Selected passage:
___

# Three Phase Electric riding mower utility vehicle project



## PStechPaul (May 1, 2012)

I thought I had a thread here on my electric riding mower project, but apparently I only briefly mentioned it in my introductory post, and then posted some pictures, videos, and information in various places. I have a more complete thread at http://www.mytractorforum.com/showthread.php?t=230278.

Perhaps I should have a complete build thread, or a web page with all the details and the trial and error process that I've gone through on this project, but for now I'll post the latest video of what I have done on this "toy":





 
It's been about a year since I last did anything with it, and when I pulled the tarp off I found part of a mouse nest in the opening on top of the motor. But it was not really very much and I was able to fish it out with my fingers and a screwdriver. Some time ago I had left the tarp off and there was water in the motor from a heavy thunderstorm, but I dumped it out and it seems not to have caused any damage.

First I put the machine on its side and I found that the drive pulley of the transmission could be turned two revolutions before it would start rotating the chain drive to the rear axle differential. But it seems that it has this excessive free play only in reverse, although the forward gears still require about 1/4 turn to engage. 

I used an old (1999?) vintage 17 Ah 12V SLA battery that I have frankly abused and neglected, but it still holds a charge and was able to supply about 15 amps to a 12V to 220VAC 1000W inverter that I modified to get 270 VDC, which I connected to the DC link of my 2HP VFD to the motor. The motor turns but it is noisy and draws about 120 watts with the transmission in neutral, but I think most of that power and noise is the transmission and drive pulleys.

The battery is back on charge and tomorrow I plan to use it to take a short ride to see what sort of power I can get. I think I should be able to run on about 400 watts which is the continuous rating of the inverter, as long as the voltage doesn't sag below the 200 VDC limit. Already it is down to about 220, but the battery voltage was sagging to about 11.5 volts even at 15 amps. Hopefully the fresh charge will work for a short run.

___

Tasks to perform:
1 > Render this sentence from the electric mower post in Spanish: "The battery is back on charge and tomorrow I plan to use it to take a short ride to see what sort of power I can get."
2 > Extend the electric mower post with the next part, beginning after its final sentence.

Given data:
___

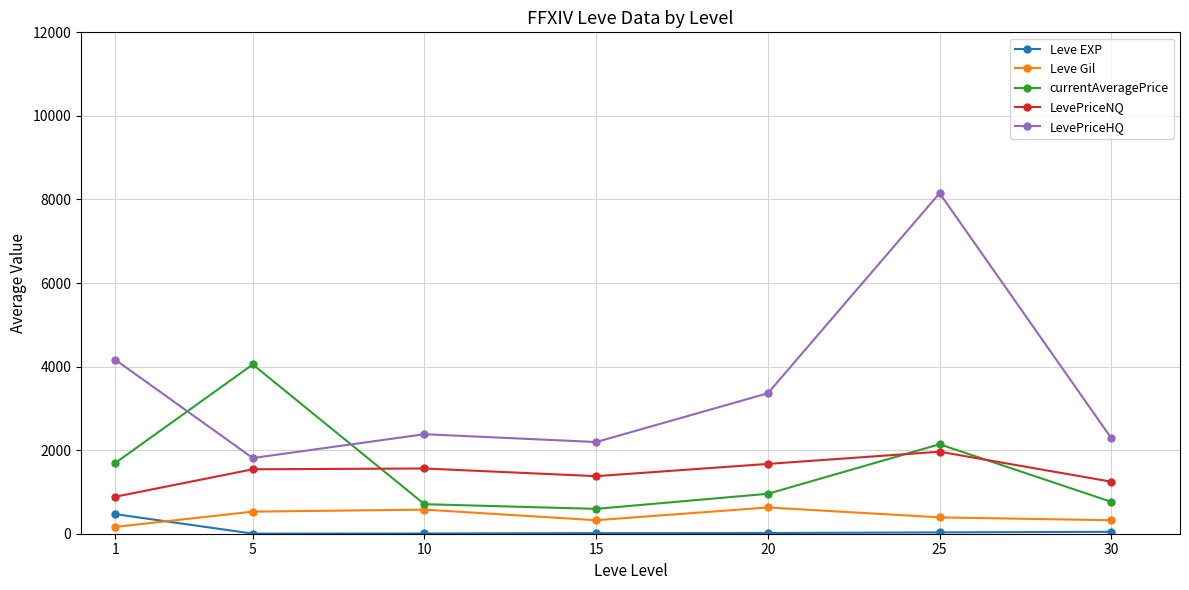

Which series has the largest range (max minus min)?

LevePriceHQ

___

Response list:
1 > La batería vuelve a estar cargándose y mañana pienso usarla para dar un paseo corto y ver qué tipo de potencia puedo obtener.

2 >
For this little tractor, I will probably complete it using either the 4 12V 12Ah SLAs I have, in parallel, or maybe a deep cycle 100 Ah marine battery I can get from Walmart for about $75:
http://www.walmart.com/ip/EverStart-27DC-6-Marine-Battery/16795212

It should provide the 30-40 amps I will probably need for about 20 minutes to 1/2 hour or so. That's enough for now. Then I might get a 1500W inverter with 24VDC input, and get another battery so I'll be able to run for about an hour of light duty and hopefully be able to tow a cart with several hundred pounds of firewood. The real test will be (if I dare) to take it up to the top of the hill which is a rough 10-20% grade. It would go up empty, and down with a load. But I'm a little concerned about the braking ability of the tractor. Like many small tractors, it uses a small disc brake on the transmission, but if a rear tire loses contact with the ground, the other can spin. On my Simplicity Broadmoor, one of the axle pins sheared off, which is even worse. Maybe I'll install a set of disk wheel brakes designed for a go-cart, or maybe some brakes from junk motorcycles...


----------



## PStechPaul (May 1, 2012)

I decided to take some of the tractor apart and do a good cleaning and inspection. I pulled off the hood and seat assembly and found some rust, but nothing too serious. However, I found that the brake seemed to be inoperable, and I think it may be missing a part. I wire brushed most of the deck where it was rusty, and it looks much better, especially after a quick spray with gray primer. There are two metal pins that seem to function as caliper brake pads which would press against the disk, but they are too short to make contact. The actuation lever has a bent portion that would push on these pins if they were longer, or if there were an extra part like a real brake pad with pins to match the pins already there.


----------



## toddshotrods (Feb 10, 2009)

Hey Paul, great to see a thread and progress on this. You suggested it in my thread asking if there was a way to test AC motors with a 12v battery like we do DC motors.

I actually came up with a way to make the motor I have functional in an upcoming project. Not a cheap 12v test, but a marginally useful motorcycle. I have been using these little Razor scooter batteries in Scrape for a year now and I am really impressed with them. Of course, being lead, the range is horrible but I have completely abused these things, running them far below any reasonable DOD, and drawing (for what they are) huge amounts of current from them repeatedly.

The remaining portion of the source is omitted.